#### Fragment strony:
Największa próba dla antysemityzmu Studnickiego nadeszła wraz z wybuchem II wojny światowej i zdał ją wręcz wzorowo. Swój memoriał z 1940 roku, który potępiał szykany oraz represje wobec Żydów zawiózł aż do Berlina. Co prawda uważał on, że zwycięstwo III Rzeszy spowoduje, iż złamana zostanie syjonistyczna hegemonia w gospodarce, ale potępiał bardzo postępowanie wobec Żydów w Generalnej Guberni. Czy zatem tego typu człowiek zasługuje na moralne potępienie za swoje opinie względem Żydów? Ile osób miało odwagę interweniować u jednego z najokrutniejszych dyktatorów w dziejach.

Po krótkim wyjaśnieniu kontrowersji jakie narosły wobec osoby wspomnianego Studnickiego możemy przejść do analizy jego życiorysu i poglądów geopolitycznych z jakich zasłynął. Nie na darmo o tym człowieku mówi się jako o tytanie myśli politycznej.

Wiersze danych
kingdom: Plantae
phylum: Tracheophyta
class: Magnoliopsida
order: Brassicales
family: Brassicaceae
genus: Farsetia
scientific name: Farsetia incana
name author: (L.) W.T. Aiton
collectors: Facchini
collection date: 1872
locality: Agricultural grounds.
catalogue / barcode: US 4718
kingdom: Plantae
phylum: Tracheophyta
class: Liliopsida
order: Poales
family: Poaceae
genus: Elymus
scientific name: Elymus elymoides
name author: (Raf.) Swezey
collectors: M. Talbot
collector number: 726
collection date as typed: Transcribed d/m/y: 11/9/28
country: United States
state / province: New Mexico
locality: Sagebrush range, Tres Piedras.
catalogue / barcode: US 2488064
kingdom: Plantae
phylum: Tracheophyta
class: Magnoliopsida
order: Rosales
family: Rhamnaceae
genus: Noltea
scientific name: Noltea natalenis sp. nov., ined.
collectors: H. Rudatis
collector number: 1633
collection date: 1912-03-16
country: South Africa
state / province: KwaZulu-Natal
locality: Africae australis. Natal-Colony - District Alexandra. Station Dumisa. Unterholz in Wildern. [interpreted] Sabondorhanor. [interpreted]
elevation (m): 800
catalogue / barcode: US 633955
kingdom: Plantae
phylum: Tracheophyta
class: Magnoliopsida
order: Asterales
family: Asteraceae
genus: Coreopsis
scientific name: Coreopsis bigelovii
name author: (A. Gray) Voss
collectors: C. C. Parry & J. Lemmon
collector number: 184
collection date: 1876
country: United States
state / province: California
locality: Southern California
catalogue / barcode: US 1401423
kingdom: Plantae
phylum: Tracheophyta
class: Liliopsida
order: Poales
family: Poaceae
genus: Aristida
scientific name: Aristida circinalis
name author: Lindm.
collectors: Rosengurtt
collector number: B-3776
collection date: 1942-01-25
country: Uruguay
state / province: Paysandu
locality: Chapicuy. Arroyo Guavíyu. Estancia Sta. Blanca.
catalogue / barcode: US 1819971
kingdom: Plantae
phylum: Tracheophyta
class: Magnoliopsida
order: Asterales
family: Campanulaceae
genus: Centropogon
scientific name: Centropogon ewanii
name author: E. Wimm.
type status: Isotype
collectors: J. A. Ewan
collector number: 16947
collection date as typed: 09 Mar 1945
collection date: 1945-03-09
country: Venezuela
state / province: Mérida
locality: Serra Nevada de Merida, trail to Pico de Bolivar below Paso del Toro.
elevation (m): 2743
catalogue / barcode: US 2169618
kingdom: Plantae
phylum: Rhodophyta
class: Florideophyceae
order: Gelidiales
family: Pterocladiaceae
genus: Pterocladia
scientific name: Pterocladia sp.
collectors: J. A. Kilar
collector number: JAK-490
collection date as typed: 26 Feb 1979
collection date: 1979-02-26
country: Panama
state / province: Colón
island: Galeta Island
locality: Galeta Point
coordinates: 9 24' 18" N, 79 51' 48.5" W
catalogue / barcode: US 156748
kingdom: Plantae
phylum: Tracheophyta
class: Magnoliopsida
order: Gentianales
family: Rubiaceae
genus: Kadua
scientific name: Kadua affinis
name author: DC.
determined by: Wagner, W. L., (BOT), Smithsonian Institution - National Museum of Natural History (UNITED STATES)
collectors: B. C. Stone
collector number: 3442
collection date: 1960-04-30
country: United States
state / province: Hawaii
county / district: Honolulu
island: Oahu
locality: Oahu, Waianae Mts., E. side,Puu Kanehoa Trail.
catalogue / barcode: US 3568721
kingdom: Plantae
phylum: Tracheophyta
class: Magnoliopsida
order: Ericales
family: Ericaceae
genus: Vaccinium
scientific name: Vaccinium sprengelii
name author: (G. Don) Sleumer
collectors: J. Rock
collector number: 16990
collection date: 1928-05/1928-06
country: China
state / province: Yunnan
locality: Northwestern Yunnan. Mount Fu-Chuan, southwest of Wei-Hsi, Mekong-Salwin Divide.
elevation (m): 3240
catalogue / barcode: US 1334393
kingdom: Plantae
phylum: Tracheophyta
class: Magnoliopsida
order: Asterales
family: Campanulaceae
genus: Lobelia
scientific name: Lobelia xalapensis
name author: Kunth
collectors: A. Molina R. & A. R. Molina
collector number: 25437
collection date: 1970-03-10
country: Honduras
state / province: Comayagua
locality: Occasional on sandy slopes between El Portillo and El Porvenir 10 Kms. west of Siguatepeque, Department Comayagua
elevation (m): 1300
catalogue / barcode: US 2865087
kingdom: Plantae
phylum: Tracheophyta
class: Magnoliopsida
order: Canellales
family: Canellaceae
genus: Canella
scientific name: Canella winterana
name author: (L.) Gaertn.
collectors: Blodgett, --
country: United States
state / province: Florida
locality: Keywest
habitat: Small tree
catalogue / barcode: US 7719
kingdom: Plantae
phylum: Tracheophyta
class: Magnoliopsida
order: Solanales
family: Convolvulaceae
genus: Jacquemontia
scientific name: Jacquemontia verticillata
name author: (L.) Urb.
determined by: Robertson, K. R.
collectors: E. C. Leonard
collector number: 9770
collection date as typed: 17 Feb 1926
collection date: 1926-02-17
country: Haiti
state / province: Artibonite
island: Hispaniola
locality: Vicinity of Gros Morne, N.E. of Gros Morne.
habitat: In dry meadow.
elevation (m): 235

#### Zadanie do wykonania:
Odpowiedz na podstawie fragmentu strony o Studnickim:
1. Z którego roku pochodzi memoriał Studnickiego potępiający represje wobec Żydów?
2. Do jakiego miasta Studnicki zawiózł ten memoriał?
3. Jak, według fragmentu, mówi się o Studnickim?
Korzystaj wyłącznie z fragmentu strony.

#### Odpowiedź na zadanie:
1. Z 1940 roku.
2. Do Berlina.
3. Mówi się o nim jako o tytanie myśli politycznej.